Clue found to missing bees
TEXT OF STORY
Kai Ryssdal: You might not immediately think of them this way, but honeybees are one of the most important live-stock breeds we have. Bees pollinate crops worth billions of dollars. But there’s a problem: colonies that commercial beekeepers truck around the country to pollinate apples and almonds and blueberries have been disappearing.
Today, scientists fingered a virus that may be a cause of what’s called colony collapse disorder. And as it happens, we have exactly the right reporter for this story. Our resident beekeeper from the Marketplace Health Desk at WGBH, Helen Palmer.
Helen Palmer: Listen:
[Buzzing of bees]
That’s the sound of the two beehives on my back deck. Hobby beekeepers like me haven’t faced colony collapse disorder. Experts think commercial hives may be more stressed, because they’re frequently on the move.
Columbia University’s Ian Lipkin has applied classic disease-finding techniques to the problem. He’s used genome analysis to pinpoint differences between hives where the bees had vanished and healthy hives.

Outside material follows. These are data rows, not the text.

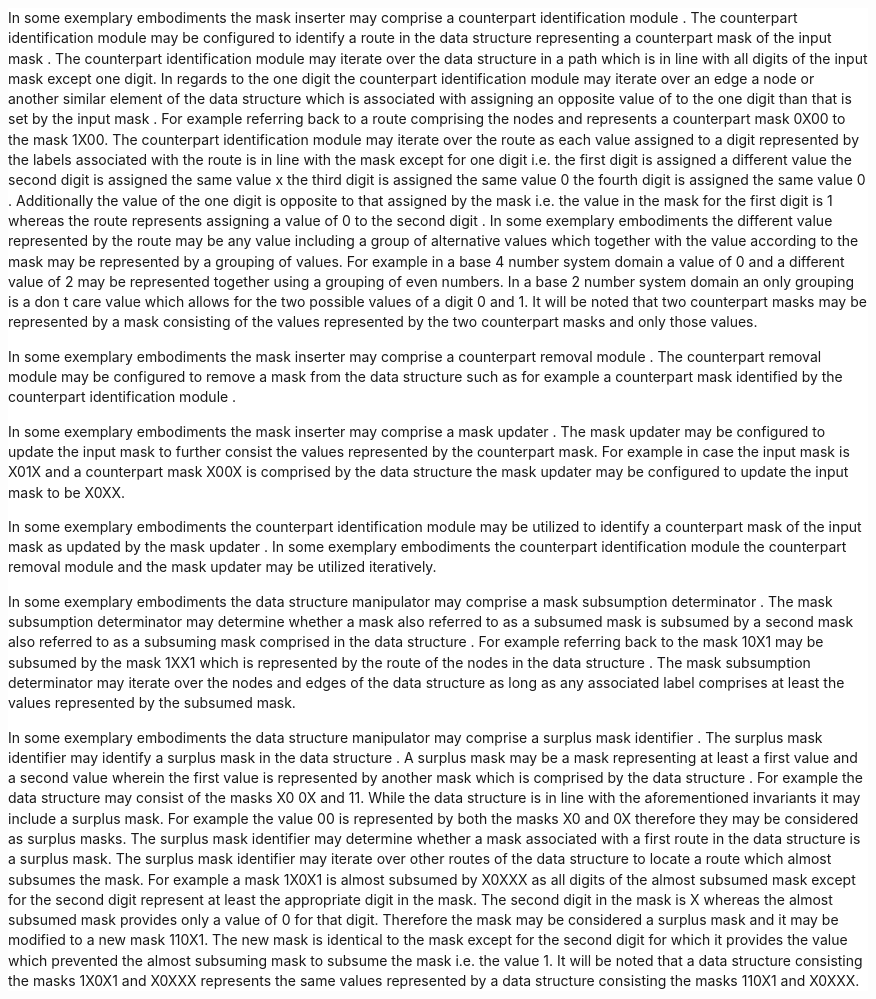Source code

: In some exemplary embodiments the mask inserter may comprise a counterpart identification module . The counterpart identification module may be configured to identify a route in the data structure representing a counterpart mask of the input mask . The counterpart identification module may iterate over the data structure in a path which is in line with all digits of the input mask except one digit. In regards to the one digit the counterpart identification module may iterate over an edge a node or another similar element of the data structure which is associated with assigning an opposite value of to the one digit than that is set by the input mask . For example referring back to a route comprising the nodes and represents a counterpart mask 0X00 to the mask 1X00. The counterpart identification module may iterate over the route as each value assigned to a digit represented by the labels associated with the route is in line with the mask except for one digit i.e. the first digit is assigned a different value the second digit is assigned the same value x the third digit is assigned the same value 0 the fourth digit is assigned the same value 0 . Additionally the value of the one digit is opposite to that assigned by the mask i.e. the value in the mask for the first digit is 1 whereas the route represents assigning a value of 0 to the second digit . In some exemplary embodiments the different value represented by the route may be any value including a group of alternative values which together with the value according to the mask may be represented by a grouping of values. For example in a base 4 number system domain a value of 0 and a different value of 2 may be represented together using a grouping of even numbers. In a base 2 number system domain an only grouping is a don t care value which allows for the two possible values of a digit 0 and 1. It will be noted that two counterpart masks may be represented by a mask consisting of the values represented by the two counterpart masks and only those values.

In some exemplary embodiments the mask inserter may comprise a counterpart removal module . The counterpart removal module may be configured to remove a mask from the data structure such as for example a counterpart mask identified by the counterpart identification module .

In some exemplary embodiments the mask inserter may comprise a mask updater . The mask updater may be configured to update the input mask to further consist the values represented by the counterpart mask. For example in case the input mask is X01X and a counterpart mask X00X is comprised by the data structure the mask updater may be configured to update the input mask to be X0XX.

In some exemplary embodiments the counterpart identification module may be utilized to identify a counterpart mask of the input mask as updated by the mask updater . In some exemplary embodiments the counterpart identification module the counterpart removal module and the mask updater may be utilized iteratively.

In some exemplary embodiments the data structure manipulator may comprise a mask subsumption determinator . The mask subsumption determinator may determine whether a mask also referred to as a subsumed mask is subsumed by a second mask also referred to as a subsuming mask comprised in the data structure . For example referring back to the mask 10X1 may be subsumed by the mask 1XX1 which is represented by the route of the nodes in the data structure . The mask subsumption determinator may iterate over the nodes and edges of the data structure as long as any associated label comprises at least the values represented by the subsumed mask.

In some exemplary embodiments the data structure manipulator may comprise a surplus mask identifier . The surplus mask identifier may identify a surplus mask in the data structure . A surplus mask may be a mask representing at least a first value and a second value wherein the first value is represented by another mask which is comprised by the data structure . For example the data structure may consist of the masks X0 0X and 11. While the data structure is in line with the aforementioned invariants it may include a surplus mask. For example the value 00 is represented by both the masks X0 and 0X therefore they may be considered as surplus masks. The surplus mask identifier may determine whether a mask associated with a first route in the data structure is a surplus mask. The surplus mask identifier may iterate over other routes of the data structure to locate a route which almost subsumes the mask. For example a mask 1X0X1 is almost subsumed by X0XXX as all digits of the almost subsumed mask except for the second digit represent at least the appropriate digit in the mask. The second digit in the mask is X whereas the almost subsumed mask provides only a value of 0 for that digit. Therefore the mask may be considered a surplus mask and it may be modified to a new mask 110X1. The new mask is identical to the mask except for the second digit for which it provides the value which prevented the almost subsuming mask to subsume the mask i.e. the value 1. It will be noted that a data structure consisting the masks 1X0X1 and X0XXX represents the same values represented by a data structure consisting the masks 110X1 and X0XXX.
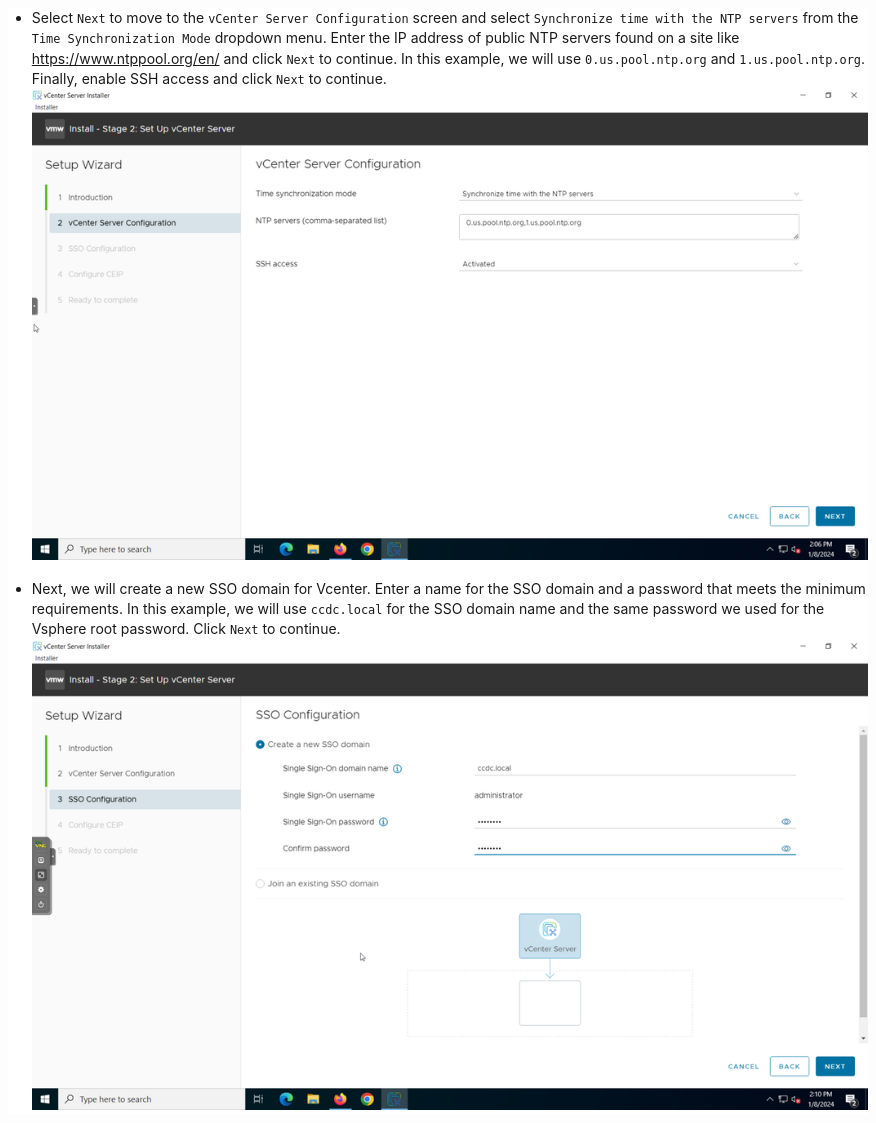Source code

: - Select `Next` to move to the `vCenter Server Configuration` screen and select `Synchronize time with the NTP servers` from the `Time Synchronization Mode` dropdown menu. Enter the IP address of public NTP servers found on a site like <https://www.ntppool.org/en/> and click `Next` to continue. In this example, we will use `0.us.pool.ntp.org` and `1.us.pool.ntp.org`. Finally, enable SSH access and click `Next` to continue.
\
![Alt text](/Lab%20Setup/png/esxi/vcenter-installer-11.png)

- Next, we will create a new SSO domain for Vcenter. Enter a name for the SSO domain and a password that meets the minimum requirements. In this example, we will use `ccdc.local` for the SSO domain name and the same password we used for the Vsphere root password. Click `Next` to continue.
\
![Alt text](/Lab%20Setup/png/esxi/vcenter-installer-12.png)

Ian Lipkin: The only agent that stood out as being different between the two was a virus recently described called IAPV, or Israel Acute Paralysis Virus.
Lipkin says IAPV probably isn’t the only cause. It may be just another stressor, along with varroa mites, diseases and the chemicals that treat them. He says it’s like people with HIV — they get sick with infections that don’t affect those with healthy immune systems.
Even if this virus is a cause, the U.S. Department of Agriculture’s honeybee expert, Jeff Pettis, says there’s no medicine for it.
Jeff Pettis: The better route is to maintain healthy colonies and/or look for colonies that have natural resistance, some form of natural resistance.
Fortunately, there seem to be some resistant colonies already in Israel.
Pettis says it’s very important to get a handle on the problem. Without bees pollinating our fruits, we’d have a very boring diet.
In Boston, I’m Helen Palmer for Marketplace.